Depuis Présentateur Vedette, Will Ferrell, Steve Carell ou encore Paul Rudd, sont devenus des stars. Des acteurs dont on attend beaucoup et des acteurs qui ici, font des merveilles, en renouant avec des personnages taillés sur mesure.
Le truc de Légendes Vivantes, c’est donc d’y aller à fond. De continuer à faire marrer tout en dessinant en filigrane une réflexion pertinente sur les mœurs de l’Amérique. Légendes Vivantes prend ainsi pied dans les années 80. Les choses ont changé depuis les glorieuses 70′s et Ron ne cadre plus aussi bien avec le paysage. L’heure est au décalage. Les thèmes abordés par cette suite s’inscrivent dans la droite lignée du premier volet. Le machisme de Ron est à nouveau l’occasion pour le film de traiter de la place des femmes dans le milieu du travail, via notamment l’émancipation de ces dernières dans des emplois trustés jusqu’alors par des hommes. La réaction outrageuse de Ron et de ses amis illustrant l’opposition rétrograde qui aujourd’hui encore, perdure tragiquement aux États-Unis et ailleurs. Le racisme est aussi au cœur de la dynamique de Légendes Vivantes et là aussi, le long-métrage y va franchement, avec bonne humeur et intelligence.
Des questions sérieuses en forme de fil rouge, pour une œuvre dense, qui prête le flan à ses détracteurs avec un volontarisme jouissif, en mettant en avant un humour totalement décalé.

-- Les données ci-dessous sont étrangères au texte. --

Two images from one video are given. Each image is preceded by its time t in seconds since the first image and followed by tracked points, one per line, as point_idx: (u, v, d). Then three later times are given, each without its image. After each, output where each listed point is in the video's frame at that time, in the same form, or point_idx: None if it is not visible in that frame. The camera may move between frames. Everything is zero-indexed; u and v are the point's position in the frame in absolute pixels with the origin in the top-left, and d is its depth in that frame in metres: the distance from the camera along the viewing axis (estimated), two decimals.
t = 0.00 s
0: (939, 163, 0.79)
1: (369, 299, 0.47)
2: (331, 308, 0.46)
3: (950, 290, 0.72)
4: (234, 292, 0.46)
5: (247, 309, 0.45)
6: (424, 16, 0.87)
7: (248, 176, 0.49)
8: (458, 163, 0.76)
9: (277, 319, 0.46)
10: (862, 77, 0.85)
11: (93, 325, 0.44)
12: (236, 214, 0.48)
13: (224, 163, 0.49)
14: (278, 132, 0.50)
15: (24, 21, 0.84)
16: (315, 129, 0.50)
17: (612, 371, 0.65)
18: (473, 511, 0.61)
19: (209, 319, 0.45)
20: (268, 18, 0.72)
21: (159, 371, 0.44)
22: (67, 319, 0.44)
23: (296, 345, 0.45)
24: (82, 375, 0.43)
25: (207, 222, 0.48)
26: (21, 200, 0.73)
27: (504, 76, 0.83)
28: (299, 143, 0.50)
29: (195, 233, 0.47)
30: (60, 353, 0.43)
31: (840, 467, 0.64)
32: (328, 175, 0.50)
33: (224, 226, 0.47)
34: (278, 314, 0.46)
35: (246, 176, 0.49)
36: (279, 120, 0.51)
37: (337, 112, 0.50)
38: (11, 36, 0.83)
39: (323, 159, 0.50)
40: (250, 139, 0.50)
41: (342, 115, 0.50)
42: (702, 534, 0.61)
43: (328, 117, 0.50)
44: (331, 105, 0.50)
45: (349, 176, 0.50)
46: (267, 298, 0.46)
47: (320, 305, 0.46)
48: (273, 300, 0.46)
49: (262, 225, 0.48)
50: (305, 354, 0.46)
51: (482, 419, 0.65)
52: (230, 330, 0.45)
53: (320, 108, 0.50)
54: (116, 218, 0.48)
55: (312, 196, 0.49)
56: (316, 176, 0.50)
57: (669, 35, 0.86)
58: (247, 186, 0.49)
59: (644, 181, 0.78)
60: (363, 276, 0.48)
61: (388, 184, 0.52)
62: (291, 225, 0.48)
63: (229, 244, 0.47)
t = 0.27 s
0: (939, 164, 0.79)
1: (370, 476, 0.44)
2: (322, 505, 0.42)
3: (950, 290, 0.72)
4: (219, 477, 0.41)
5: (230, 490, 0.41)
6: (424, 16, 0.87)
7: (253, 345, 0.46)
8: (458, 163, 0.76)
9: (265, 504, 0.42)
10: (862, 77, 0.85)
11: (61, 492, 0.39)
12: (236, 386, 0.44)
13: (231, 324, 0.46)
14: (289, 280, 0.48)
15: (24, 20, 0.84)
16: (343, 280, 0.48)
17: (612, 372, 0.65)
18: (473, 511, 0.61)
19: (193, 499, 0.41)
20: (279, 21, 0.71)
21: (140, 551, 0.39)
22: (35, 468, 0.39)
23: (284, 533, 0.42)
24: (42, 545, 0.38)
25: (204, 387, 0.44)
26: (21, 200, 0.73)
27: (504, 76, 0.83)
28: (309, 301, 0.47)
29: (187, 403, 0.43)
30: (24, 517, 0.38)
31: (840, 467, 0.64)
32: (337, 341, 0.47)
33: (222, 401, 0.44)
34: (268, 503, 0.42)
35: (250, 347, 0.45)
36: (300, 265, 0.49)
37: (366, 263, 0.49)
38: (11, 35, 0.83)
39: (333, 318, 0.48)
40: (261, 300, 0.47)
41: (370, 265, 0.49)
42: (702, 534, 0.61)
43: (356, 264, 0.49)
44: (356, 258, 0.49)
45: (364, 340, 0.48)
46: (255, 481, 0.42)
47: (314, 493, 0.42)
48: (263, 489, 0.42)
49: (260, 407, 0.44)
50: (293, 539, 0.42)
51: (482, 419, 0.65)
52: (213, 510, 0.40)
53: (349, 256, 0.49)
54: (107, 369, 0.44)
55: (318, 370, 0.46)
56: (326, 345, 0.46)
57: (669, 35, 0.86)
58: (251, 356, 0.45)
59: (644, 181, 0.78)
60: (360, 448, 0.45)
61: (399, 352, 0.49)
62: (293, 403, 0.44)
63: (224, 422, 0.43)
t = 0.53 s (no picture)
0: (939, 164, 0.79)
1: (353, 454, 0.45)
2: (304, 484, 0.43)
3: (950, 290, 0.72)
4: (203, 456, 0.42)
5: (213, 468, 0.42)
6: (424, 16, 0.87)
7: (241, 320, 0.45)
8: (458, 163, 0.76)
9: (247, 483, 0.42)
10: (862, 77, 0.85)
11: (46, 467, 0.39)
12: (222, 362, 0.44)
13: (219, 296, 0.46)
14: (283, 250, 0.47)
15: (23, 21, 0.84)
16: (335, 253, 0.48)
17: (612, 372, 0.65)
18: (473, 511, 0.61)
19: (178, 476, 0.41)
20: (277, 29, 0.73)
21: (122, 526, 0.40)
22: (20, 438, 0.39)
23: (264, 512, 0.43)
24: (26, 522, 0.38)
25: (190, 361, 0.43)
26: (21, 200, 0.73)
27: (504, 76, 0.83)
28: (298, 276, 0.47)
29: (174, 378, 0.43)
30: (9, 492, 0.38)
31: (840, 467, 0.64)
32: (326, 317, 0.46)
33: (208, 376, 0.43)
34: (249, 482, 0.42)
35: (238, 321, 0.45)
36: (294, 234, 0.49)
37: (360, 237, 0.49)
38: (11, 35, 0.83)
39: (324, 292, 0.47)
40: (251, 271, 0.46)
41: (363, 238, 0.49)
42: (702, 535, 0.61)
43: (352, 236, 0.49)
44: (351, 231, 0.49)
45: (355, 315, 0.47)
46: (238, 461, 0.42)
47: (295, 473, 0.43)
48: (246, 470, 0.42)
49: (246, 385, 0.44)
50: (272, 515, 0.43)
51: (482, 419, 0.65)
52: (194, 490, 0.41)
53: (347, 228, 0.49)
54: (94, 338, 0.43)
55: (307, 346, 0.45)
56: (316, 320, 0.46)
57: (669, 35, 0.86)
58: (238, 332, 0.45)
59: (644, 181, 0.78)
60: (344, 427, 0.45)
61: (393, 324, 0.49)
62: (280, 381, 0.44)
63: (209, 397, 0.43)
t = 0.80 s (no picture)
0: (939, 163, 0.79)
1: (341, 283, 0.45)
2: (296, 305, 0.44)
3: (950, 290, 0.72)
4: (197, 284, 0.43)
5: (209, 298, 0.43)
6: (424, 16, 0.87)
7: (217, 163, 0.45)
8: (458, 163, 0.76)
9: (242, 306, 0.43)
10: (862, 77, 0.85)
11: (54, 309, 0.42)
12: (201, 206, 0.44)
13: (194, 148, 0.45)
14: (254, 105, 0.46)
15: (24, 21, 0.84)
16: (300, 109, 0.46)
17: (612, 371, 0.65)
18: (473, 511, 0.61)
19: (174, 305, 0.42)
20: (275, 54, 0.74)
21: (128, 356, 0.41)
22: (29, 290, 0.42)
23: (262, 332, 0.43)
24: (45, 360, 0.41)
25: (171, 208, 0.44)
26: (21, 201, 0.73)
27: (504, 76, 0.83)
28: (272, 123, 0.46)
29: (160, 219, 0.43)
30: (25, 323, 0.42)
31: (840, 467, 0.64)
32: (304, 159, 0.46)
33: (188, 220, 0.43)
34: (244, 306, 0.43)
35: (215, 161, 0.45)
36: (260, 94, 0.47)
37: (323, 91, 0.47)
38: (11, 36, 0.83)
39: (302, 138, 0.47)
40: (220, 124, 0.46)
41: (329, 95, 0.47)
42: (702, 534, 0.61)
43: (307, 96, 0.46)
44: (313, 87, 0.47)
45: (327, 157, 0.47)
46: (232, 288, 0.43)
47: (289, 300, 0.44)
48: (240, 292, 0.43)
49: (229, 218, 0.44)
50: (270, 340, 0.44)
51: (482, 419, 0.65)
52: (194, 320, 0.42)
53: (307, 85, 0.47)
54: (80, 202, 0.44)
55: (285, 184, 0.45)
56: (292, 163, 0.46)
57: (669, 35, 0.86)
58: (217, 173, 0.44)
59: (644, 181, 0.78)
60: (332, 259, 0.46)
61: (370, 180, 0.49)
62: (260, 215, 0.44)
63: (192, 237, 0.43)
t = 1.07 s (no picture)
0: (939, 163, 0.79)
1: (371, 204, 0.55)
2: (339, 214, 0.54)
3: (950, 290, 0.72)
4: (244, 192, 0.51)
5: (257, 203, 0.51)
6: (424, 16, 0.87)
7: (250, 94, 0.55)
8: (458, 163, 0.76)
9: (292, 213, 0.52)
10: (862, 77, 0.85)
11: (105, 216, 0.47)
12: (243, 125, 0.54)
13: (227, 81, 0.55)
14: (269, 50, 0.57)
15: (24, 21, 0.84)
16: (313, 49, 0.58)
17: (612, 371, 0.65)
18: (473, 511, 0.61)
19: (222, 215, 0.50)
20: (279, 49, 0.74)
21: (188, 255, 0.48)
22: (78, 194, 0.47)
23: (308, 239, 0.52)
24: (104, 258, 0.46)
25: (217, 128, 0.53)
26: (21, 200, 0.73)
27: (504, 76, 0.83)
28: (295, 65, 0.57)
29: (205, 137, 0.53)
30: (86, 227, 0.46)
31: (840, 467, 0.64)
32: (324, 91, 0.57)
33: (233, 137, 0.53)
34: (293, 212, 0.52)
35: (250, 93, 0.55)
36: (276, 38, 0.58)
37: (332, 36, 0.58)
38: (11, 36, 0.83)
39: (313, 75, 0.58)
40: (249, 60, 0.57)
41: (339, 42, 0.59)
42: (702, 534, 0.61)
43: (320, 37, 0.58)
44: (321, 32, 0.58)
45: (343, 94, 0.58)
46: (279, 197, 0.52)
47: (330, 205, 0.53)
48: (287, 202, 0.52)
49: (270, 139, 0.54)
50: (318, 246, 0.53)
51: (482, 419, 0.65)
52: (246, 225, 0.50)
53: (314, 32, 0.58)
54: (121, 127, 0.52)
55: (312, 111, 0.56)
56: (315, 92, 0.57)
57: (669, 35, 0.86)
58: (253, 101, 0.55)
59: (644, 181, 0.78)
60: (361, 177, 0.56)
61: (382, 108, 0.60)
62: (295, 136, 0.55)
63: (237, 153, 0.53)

Sur tous les fronts, Ron Burgundy fait mouche. Will Ferrell retrouve avec un plaisir communicatif le personnage qui a fait de lui une star. Même chose pour Steve Carell, Paul Rudd et David Koechner. À eux quatre, ils personnifient cette fange de la société qui ne s’adapte pas. Que ce soit car elle ne le veut pas ou car elle le peut pas. Avec ces joyeux drilles, c’est un peu les deux à la fois. Le monde bouge et Ron Burgundy lui, stagne tragiquement.
Épaulé par la fine fleur de la comédie américaine, dont la fabuleuse Kristen Wiig, les vétérans de l’info nous offrent un numéro brillantissime. L’expression jusqu’au-boutiste du talent conjugué de Will Ferrell, de ses lieutenants et d’Adam McKay.
Ces Légendes Vivantes ne peuvent pas plaire à tout le monde. Tout le monde ne peut pas s’esclaffer devant un mec qui tente d’apprivoiser un bébé requin. C’est impossible. Là est aussi le génie d’un film comme celui-là : se moquer des conventions en vigueur (Casa de mi Padre est un autre formidable exemple). Ne pas chercher à fédérer à tout prix ou à gagner de nouveaux adeptes, pour finalement perpétrer et faire progresser un humour volontairement crétin et furieusement satirique. C’est comme ça qu’on se démarque et qu’on accouche d’un culte instantané. Avec audace et talent.